TASK PROMPT:
Reproduce every line of the records below word for word. Omit the pictures from your answer.

DATA SHOWN:
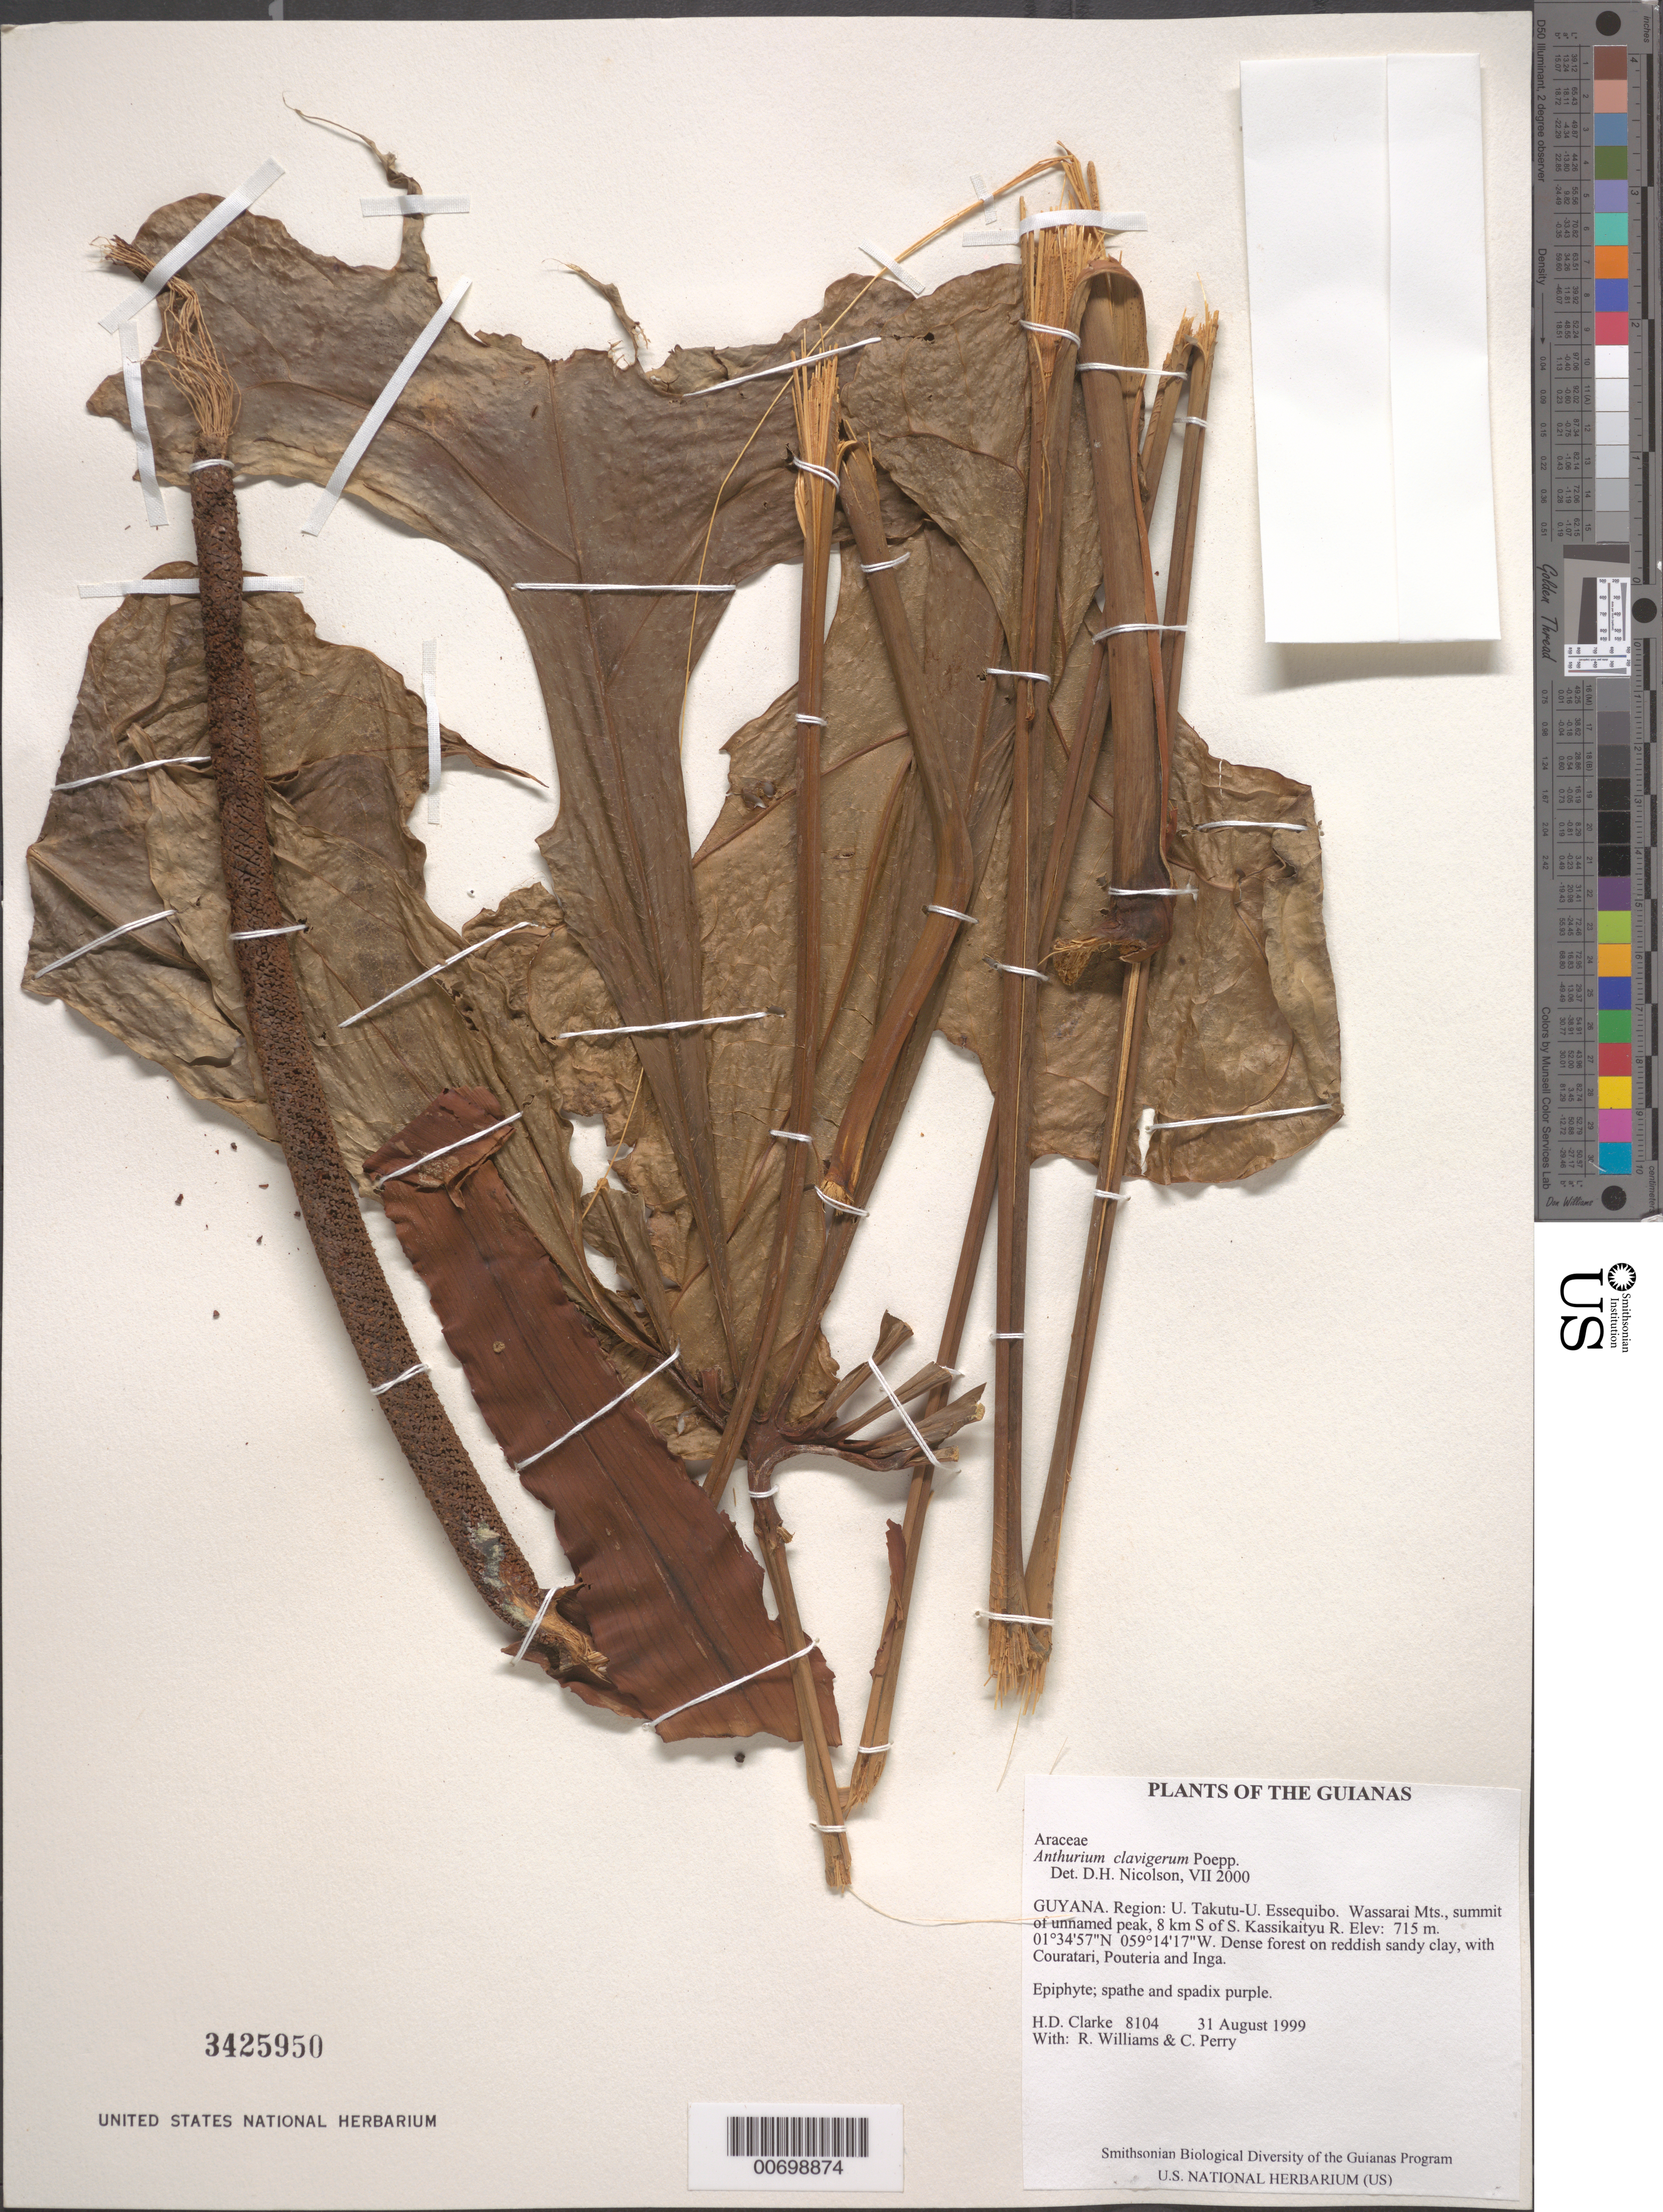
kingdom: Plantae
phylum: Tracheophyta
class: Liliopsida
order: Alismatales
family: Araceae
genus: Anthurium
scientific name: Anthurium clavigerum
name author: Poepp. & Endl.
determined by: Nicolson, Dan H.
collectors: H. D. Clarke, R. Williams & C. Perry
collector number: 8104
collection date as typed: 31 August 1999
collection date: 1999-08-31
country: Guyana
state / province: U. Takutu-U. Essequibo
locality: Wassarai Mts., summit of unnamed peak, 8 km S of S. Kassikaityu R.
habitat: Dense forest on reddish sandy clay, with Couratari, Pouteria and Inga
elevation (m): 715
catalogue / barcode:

WRITTEN SOLUTION:
kingdom: Plantae
phylum: Tracheophyta
class: Liliopsida
order: Alismatales
family: Araceae
genus: Anthurium
scientific name: Anthurium clavigerum
name author: Poepp. & Endl.
determined by: Nicolson, Dan H.
collectors: H. D. Clarke, R. Williams & C. Perry
collector number: 8104
collection date as typed: 31 August 1999
collection date: 1999-08-31
country: Guyana
state / province: U. Takutu-U. Essequibo
locality: Wassarai Mts., summit of unnamed peak, 8 km S of S. Kassikaityu R.
habitat: Dense forest on reddish sandy clay, with Couratari, Pouteria and Inga
elevation (m): 715
catalogue / barcode:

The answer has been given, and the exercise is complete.